▸ Work item
Copy every record word for word. The images stay behind.

▸ Provided data
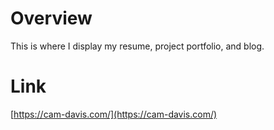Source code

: # Overview
This is where I display my resume, project portfolio, and blog.

# Link
[https://cam-davis.com/](https://cam-davis.com/)

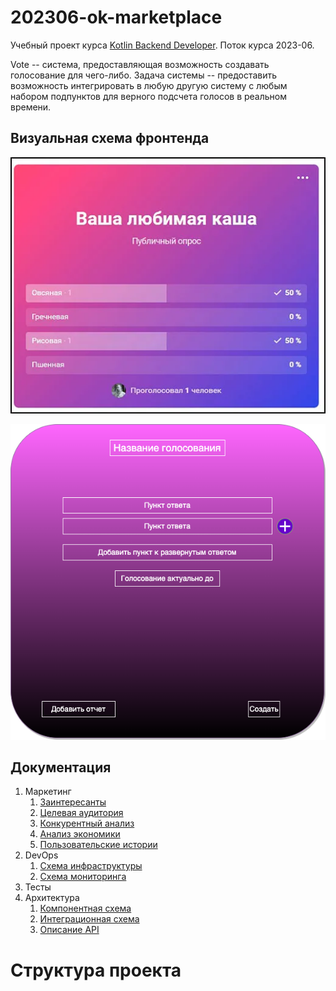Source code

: # 202306-ok-marketplace

Учебный проект курса
[Kotlin Backend Developer](https://otus.ru/lessons/kotlin/?int_source=courses_catalog&int_term=programming).
Поток курса 2023-06.

Vote -- система, предоставляющая возможность создавать голосование для чего-либо. Задача системы -- предоставить возможность
интегрировать в любую другую систему с любым набором подпунктов для верного подсчета голосов в реальном времени.


## Визуальная схема фронтенда

![Макет фронта](imgs/front.png)

![Макет фронта для создания голосования](imgs/front-for-create.png)

## Документация

1. Маркетинг
    1. [Заинтересанты](./docs/01-marketing/01-stakeholders.md)
    2. [Целевая аудитория](./docs/01-marketing/02-target-audience.md)
    3. [Конкурентный анализ](./docs/01-marketing/03-concurrency.md)
    4. [Анализ экономики](./docs/01-marketing/04-economy.md)
    5. [Пользовательские истории](./docs/01-marketing/05-user-stories.md)
2. DevOps
    1. [Схема инфраструктуры](./docs/02-devops/01-infrastruture.md)
    2. [Схема мониторинга](./docs/02-devops/02-monitoring.md)
3. Тесты
4. Архитектура
    1. [Компонентная схема](./docs/04-architecture/arch.png)
    2. [Интеграционная схема](./docs/04-architecture/integration.png)
    3. [Описание API](./docs/04-architecture/03-api.md)

# Структура проекта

▸ Result below
Source code

: # Overview
This is where I display my resume, project portfolio, and blog.

# Link
[https://cam-davis.com/](https://cam-davis.com/)

Source code

: # 202306-ok-marketplace

Учебный проект курса
[Kotlin Backend Developer](https://otus.ru/lessons/kotlin/?int_source=courses_catalog&int_term=programming).
Поток курса 2023-06.

Vote -- система, предоставляющая возможность создавать голосование для чего-либо. Задача системы -- предоставить возможность
интегрировать в любую другую систему с любым набором подпунктов для верного подсчета голосов в реальном времени.


## Визуальная схема фронтенда

![Макет фронта](imgs/front.png)

![Макет фронта для создания голосования](imgs/front-for-create.png)

## Документация

1. Маркетинг
    1. [Заинтересанты](./docs/01-marketing/01-stakeholders.md)
    2. [Целевая аудитория](./docs/01-marketing/02-target-audience.md)
    3. [Конкурентный анализ](./docs/01-marketing/03-concurrency.md)
    4. [Анализ экономики](./docs/01-marketing/04-economy.md)
    5. [Пользовательские истории](./docs/01-marketing/05-user-stories.md)
2. DevOps
    1. [Схема инфраструктуры](./docs/02-devops/01-infrastruture.md)
    2. [Схема мониторинга](./docs/02-devops/02-monitoring.md)
3. Тесты
4. Архитектура
    1. [Компонентная схема](./docs/04-architecture/arch.png)
    2. [Интеграционная схема](./docs/04-architecture/integration.png)
    3. [Описание API](./docs/04-architecture/03-api.md)

# Структура проекта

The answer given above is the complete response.